Seashore takımı, kullanılabilir standartlaştırılmış müzik testlerinin en eskisidir (test ilk olarak 1919’da oluşturuldu)… Günümüzdeki test takımı altı bölümden oluşmaktadır: Aralık, Yükseklik, Ritim, Zaman, Tını ve Tonal Hafıza. Orijinal 1919 sürümünde ritim bölümü eksikti ve 1925 yılında eklenmiştir. Orijinal sürümünde ayrıca 1939’da kapsamlı bir gözden geçirmede çıkarılan ses uygunluğu testi de vardı. Her bölümde temel görev işitsel ayrımdır. Aralık testi, kişinin, ikinci 50 eşli tonun, standart 500 Hertz’de olan ilk 50 eşli tondan daha tiz ya da daha pes olup olmadıklarının belirlemesini gerektirmektedir. Sorulan parçalar aşamalı olarak zorlaşır, frekans farkı 17 ile 2 Hertz arasında değişir ki bu da 59 ile 9 cent arasındadır (1 cent = 1/1200 oktav, 100 cent = 1 semiton). Seashore’un Yükseklik testinde ise, elli eşli tonun ikincisinin diğer 440 Hertz’lik birinci tonlardan daha kuvvetli ya da daha hafif olup olmadığını ölçer. Desibel farkı 4 ile 0.5 arasında değişir. Aralık testindeki gibi tonlar, işitme osilatörü tarafından oluşturulan “arı” tonlardır. Zaman testi 50 eşli tonun her birinde ikinci 440 Hertz’lik tonun daha uzun ya da daha kısa olup olmadığını belirtmeyi gerektirir. Standart ton 0.8 saniye uzunluğundadır.

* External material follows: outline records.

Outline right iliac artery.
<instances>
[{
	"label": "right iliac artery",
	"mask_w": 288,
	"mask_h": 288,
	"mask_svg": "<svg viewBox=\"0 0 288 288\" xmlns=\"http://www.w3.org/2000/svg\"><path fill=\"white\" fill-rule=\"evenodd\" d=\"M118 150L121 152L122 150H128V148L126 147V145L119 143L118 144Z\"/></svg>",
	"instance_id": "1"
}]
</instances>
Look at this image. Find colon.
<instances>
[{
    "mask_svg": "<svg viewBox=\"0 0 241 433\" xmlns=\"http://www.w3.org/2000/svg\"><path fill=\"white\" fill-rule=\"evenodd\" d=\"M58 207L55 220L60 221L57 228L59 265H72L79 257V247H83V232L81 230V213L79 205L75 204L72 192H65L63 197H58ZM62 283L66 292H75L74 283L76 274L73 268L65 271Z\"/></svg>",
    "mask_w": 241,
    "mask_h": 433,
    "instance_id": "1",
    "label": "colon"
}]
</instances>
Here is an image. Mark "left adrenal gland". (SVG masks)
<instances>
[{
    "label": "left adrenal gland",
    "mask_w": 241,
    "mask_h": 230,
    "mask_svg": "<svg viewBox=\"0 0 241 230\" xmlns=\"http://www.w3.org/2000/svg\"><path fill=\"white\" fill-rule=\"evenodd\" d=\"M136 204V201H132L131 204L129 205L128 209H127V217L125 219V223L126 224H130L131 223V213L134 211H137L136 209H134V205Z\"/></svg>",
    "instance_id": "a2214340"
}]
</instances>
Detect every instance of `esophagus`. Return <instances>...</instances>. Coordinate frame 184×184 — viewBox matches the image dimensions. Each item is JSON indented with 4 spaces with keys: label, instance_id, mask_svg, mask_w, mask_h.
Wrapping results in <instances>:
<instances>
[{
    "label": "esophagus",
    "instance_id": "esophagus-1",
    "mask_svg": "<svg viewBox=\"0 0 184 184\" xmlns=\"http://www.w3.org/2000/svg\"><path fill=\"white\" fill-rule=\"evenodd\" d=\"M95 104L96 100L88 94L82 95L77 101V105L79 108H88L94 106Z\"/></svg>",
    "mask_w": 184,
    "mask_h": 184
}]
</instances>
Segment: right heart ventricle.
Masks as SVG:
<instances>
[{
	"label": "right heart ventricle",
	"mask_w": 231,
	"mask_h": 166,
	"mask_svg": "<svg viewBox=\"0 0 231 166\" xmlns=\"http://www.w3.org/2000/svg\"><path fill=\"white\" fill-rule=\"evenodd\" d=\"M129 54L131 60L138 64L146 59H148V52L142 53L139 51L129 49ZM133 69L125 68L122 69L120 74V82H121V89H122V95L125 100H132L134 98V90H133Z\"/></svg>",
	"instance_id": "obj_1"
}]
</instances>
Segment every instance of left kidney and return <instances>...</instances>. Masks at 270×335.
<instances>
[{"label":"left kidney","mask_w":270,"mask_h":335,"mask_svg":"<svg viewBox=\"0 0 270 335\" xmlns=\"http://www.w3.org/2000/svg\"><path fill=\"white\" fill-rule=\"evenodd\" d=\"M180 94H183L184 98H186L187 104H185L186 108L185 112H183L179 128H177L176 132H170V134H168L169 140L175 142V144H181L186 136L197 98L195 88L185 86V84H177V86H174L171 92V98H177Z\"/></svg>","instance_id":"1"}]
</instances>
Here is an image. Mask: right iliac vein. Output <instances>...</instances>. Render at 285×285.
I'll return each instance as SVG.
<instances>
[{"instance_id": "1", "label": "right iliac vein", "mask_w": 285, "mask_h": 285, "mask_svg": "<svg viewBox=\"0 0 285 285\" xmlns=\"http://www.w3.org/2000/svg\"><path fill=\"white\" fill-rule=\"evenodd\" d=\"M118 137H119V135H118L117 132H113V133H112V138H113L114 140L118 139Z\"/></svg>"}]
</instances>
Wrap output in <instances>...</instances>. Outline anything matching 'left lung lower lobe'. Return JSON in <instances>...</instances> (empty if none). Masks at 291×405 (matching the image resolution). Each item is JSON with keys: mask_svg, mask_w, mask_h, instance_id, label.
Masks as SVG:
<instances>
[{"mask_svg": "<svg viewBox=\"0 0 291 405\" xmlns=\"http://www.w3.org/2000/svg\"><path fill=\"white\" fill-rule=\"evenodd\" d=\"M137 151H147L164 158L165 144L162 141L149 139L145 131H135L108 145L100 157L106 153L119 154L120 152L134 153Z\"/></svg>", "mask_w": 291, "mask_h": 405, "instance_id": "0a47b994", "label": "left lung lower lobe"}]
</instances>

Karşılaştırılan ton standarttan 0.30 ile 0.05 arasında değişim gösterir. 180 Hertz üzerine kurulmuş olan karmaşık tonlar (frekans karışımı) Seashore’un Tını testinde kullanılmaktadır. Kişi 50 eşli tonda, iki tonun aynı olup olmadığını belirler. Farklar üçüncü ve dördüncü bölümlerin kısmi yoğunlukları değiştirilerek elde edilir. Her biri üç, dört ya da beş tondan oluşan 10 eşli elektronik org tonları serisi Tonal Hafıza testini oluşturur. Her eşli tonun öğelerinden biri ton olarak farklıdır ve en küçük fark bir tam derecedir. Kişinin görevi değişen tonun kaçıncı ton olduğunu belirlemektir. Testin ham puanları 4-16 yaşlar için yapılmış bir norm tablosuyla yüzdeye çevrilebilir. Makine ile puanlanabilen cevap anahtarında bir kişinin her altı test içindeki yüzdelik dilimini nokta olarak yansıtan bir “profil eğrisi” oluşturulabilecek boşluk bulunmaktadır… Seashore test takımının geçerliliği kişinin müzikal yetenek ve beceriye bakış açısıyla bağlantılı olarak sorguya açıktır… İyi dinleme şartları Seashore testinin uygulamasında çok önemlidir. İdeal olarak test takımı yüksek kalitede kulaklık ile uygulanmalıdır… En doğru sonuç kulaklıklarla, en yanıltıcı sonuç da grup şartlarında ortaya çıkmıştır (Boyle-Radocy, 1987, s.143).

(28)

Bireyin müziksel yeteneği denilince, çoğunlukla bireyin ses yüksekliklerini ayırt edebilme, aynı anda tınlayan iki ve daha çok sesi algılayıp çözümleyebilme, duyduğu ezgileri ya da ritim kalıplarını bellekte tutup yeniden tekrarlayabilme veya çalabilme durumları anlaşılır. Tüm bu özellikler, özünde, müziksel işitme-algılama ile gerçekleşebilir. “Müziksel işitme, işitme yoluyla algılanabilir müziksel öğe ve ilişkileri tanıma, çözümleme ve ayırt etme yeteneğidir. Müziksel öğe ve ilişkiler denince ilk akla gelen şunlardır: Müziksel ses yüksekliği ve ses niteliği, ses gürlüğü, ses rengi, ses türü, ton türü, ritimsel ve ezgisel ilişkiler, aralıklar, iki veya daha çok sesli tınlayışlardır. Bunları tanıma, ayırt etme, çözümleme, adlandırma, yazma vb. konular müziksel işitmenin basamaklarını oluşturur” (Özgür, 1996, s.198). Özgür ve Aydoğan’a göre “Müziksel işitme; müziksel olarak duyulan sesleri algılama, tanımlama, ayırt etme, çözümleme davranışlarını içerir. İşitme yeteneği bölgesel, bağıl ve mutlak olmak üzere üç gurupta incelenebilir;

• Bölgesel (Yaklaşık) İşitme: Müziksel seslerin yükseklik özelliklerini bölgesel olarak (kalın-ince) tanımlayabilme yeteneğidir. Duyulan müziksel ses, bulunduğu alana göre yaklaşık olarak algılanabilir.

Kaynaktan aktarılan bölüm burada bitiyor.